Syhl
[ Epilogue. ]Trois coups furent frappés à la grand’Porte. Trois coups qui résonnèrent longtemps dans le grand Hall de pierre. Puis le silence.
Quelques minutes après, deux gardes amenèrent dans la salle d’audience une forme sale et repoussante, une forme vaguement humaine, qui tomba à genoux dès lors qu’elle ne fut plus soutenue. Les vêtements étaient sales, et déchirés, mais malgré tout on pouvait deviner que les tissus avaient autrefois été de qualité. Le capuchon de la mante fut rabattu, dévoilant un visage d’une blancheur spectrale, encadré par une masse de longs cheveux blonds en bataille, où brillaient deux immenses yeux gris opalins marqués par les cernes. Deux sillons rouges séchés parcouraient les joues de celle que Seytahn identifia immédiatement comme étant une lilith, mais il lui fallut un bon moment avent de réaliser qui se tenait réellement devant elle.
Toujours à genoux, la jeune femme regarda la Matriarche, puis courba la tête vers le sol, définitivement brisée, et d’une voix faible, épuisée par les larmes, la fatigue, la faim :
- « Je m’en remets à vous… Mère. »Seytahn
[ La Maîtresse ]Syhl est là, devant moi.
Elle est belle, et je l’aime.
Elle sent les longs voyages, et leurs profondeurs.
Son odeur est enivrante, ses formes, attirantes.
Sa peau est douce, à croquer.
Ses cheveux jouent avec la blondeur de la pleine lune.
Je la regarde.
Elle me parle, mais j’écoute à peine ses paroles.
Elle est agenouillée devant moi, alors que je la vois debout.
Oui, c’est vrai, Abred et moi, on s’est marié, alors que, d’après ce qu’elle dit, ils partageaient leurs traverses et ce, depuis 18 Lunes.
Abred semblerait n’en conserver qu’un souvenir diffus.
Sans doute, les effets de la transformation.
Et la voilà, elle, ravagée par cette métamorphose. Et en plus, elle se souvient, pliée sous le poids de l’affliction.
Oui c’est vrai, dans le Sanctuaire d’Os, nous l’avons mordue.

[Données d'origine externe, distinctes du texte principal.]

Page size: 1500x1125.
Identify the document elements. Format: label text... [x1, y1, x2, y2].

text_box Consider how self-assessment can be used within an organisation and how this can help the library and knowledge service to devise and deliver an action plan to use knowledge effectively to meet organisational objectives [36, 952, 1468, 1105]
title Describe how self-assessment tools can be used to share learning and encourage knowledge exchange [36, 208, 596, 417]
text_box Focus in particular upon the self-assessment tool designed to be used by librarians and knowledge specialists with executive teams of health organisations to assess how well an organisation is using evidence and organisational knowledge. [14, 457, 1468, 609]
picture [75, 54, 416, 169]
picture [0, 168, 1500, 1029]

Mais sinon, elle allait se pourfendre de ses griffes, réclamant le droit à sa propre disparition.
Décidément… une manie chez ces humains.
« Vous m’avez volé ma vie, vous ne me volerez pas ma mort ! »Mon sang n’a fait qu’un tour, agrippant sa gorge chaude.
D’accord, ce n’était pas gentil.
Mais que fait-elle là, à genoux, alors qu’elle devrait être debout ?
Son essence féminine parfume les airs. La Déesse est en elle. Beauté, créativité, émotion, partage, maternité, imagination, soins, sagesse, Vide, Coupe, Terre… tout est là, guerrière !
Et voilà qu’elle m’appelle
« Mère ».Rhaaaaaaaaaaa ! Ces manies d’humains, ce n’est pas possible, à la fin !
J’ai serré mes lèvres. Je me méfiais de ce mot… avec ces manies d’humains… hiérarchie, systèmes, classements, technologies, affrontements, calculs, élitisme, cieux, dieux.… on ne sait jamais jusqu’où le patriarcat pointe son nez, il s’infiltre et détourne parfois même… Mère.
Je me suis agenouillée jusqu’à elle.
Belle, belle Syhl.
Je ne pus retenir alors, un sourire.
Tout ce que je lui ai répondu, c’est :
« Ma Maitresse »Et je l’ai serrée fort dans mes bras.
Si elle le veut, nous goûterons nos lèvres, goutte à goutte.